Comment les participants s’inscrivent-ils à ces activités ?

Nous collaborons avec des organismes communautaires, comme les Impatients et les Compagnons de Montréal. Ce sont les organismes qui recrutent les participants et qui les emmènent aux ateliers.

 

Pouvez-vous nous décrire la formule de ces activités ?

Le programme se décline en trois projets qui sont offerts en parallèle : « De vive(s) voix », axé sur le chant, « Jeux de mots », sur la création littéraire, et « Le cœur à la danse ».

 

Chaque projet comporte quatre ateliers de deux heures et une représentation. Les quatre ateliers sont animés par le même artiste-médiateur. Ils ont lieu dans l’espace culturel Georges-Émile-Lapalme ou encore dans la salle d’exposition de la Place des Arts. Cette année, ils sont offerts d’octobre à mai.

 

Comment avez-vous choisi les artistes-médiateurs ?

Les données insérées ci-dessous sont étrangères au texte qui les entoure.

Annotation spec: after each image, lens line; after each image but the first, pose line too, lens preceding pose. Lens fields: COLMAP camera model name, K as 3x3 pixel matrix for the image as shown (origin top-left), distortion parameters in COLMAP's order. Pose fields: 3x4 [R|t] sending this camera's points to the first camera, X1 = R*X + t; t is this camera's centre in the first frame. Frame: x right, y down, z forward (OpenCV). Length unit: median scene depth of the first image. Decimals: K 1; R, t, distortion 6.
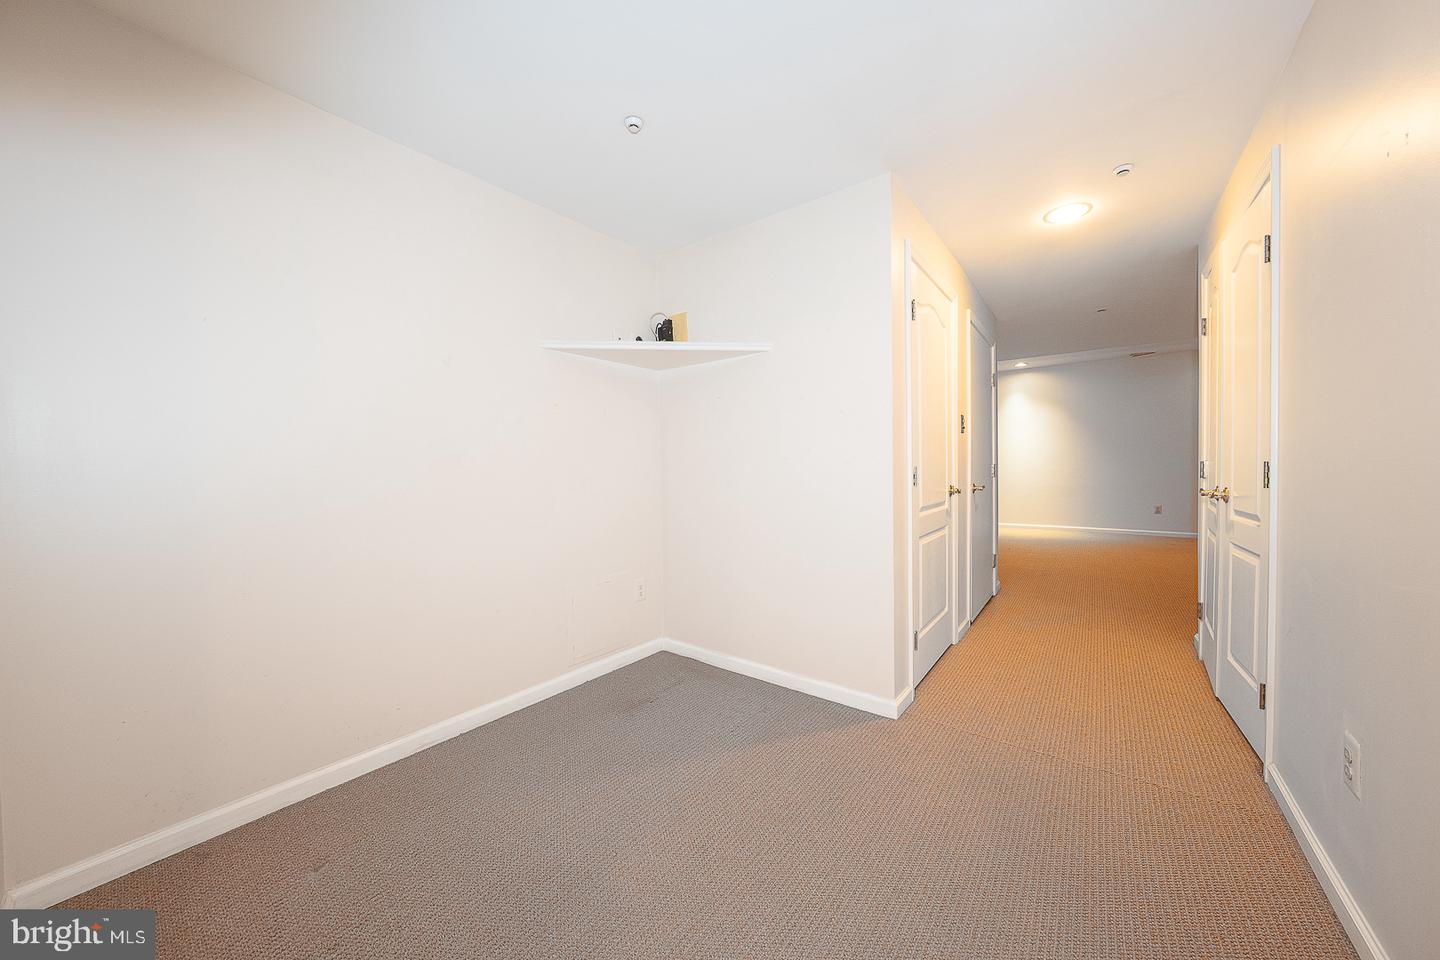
lens RADIAL K [[494.4, 0, 719.9], [0, 494.4, 476.5], [0, 0, 1]] dist [-0.030418, 0.005871]
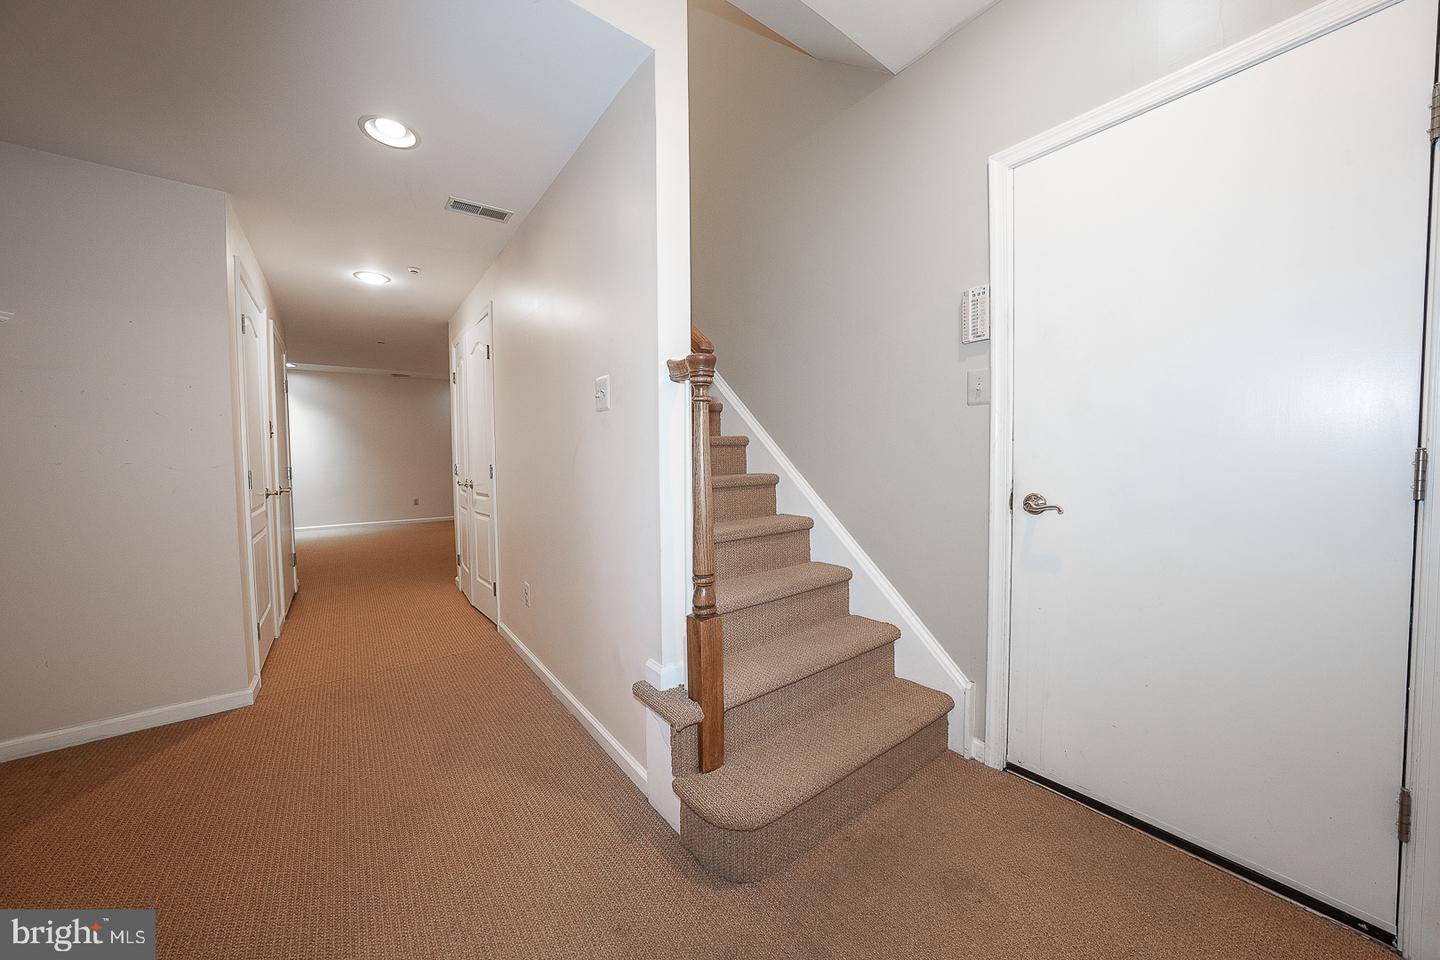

Nous avons sollicité des artistes qui ont une pratique professionnelle dans la discipline en question, mais qui ont aussi une grande expérience avec les clientèles que nous ciblons. Nous avons construit tout le contenu des ateliers avec eux. Nous avons tous à cœur de nous adapter à chaque groupe avec qui nous travaillons et de faire en sorte que les participants se sentent à l’aise.

 

Quels sont les objectifs du programme ?

Le programme vise à créer un espace d’expression pour les participants, à stimuler leur créativité, à permettre la rencontre avec des artistes et, ultimement, à favoriser l’inclusion sociale et culturelle par le moyen qui est le nôtre : celui des arts de la scène.

 

Et que pensez-vous que l’art peut apporter aux participants ?

Nous pensons sincèrement que l’art change des vies, qu’il change le rapport aux autres et le regard qu’on pose sur le monde, et qu’il favorise le bien-être.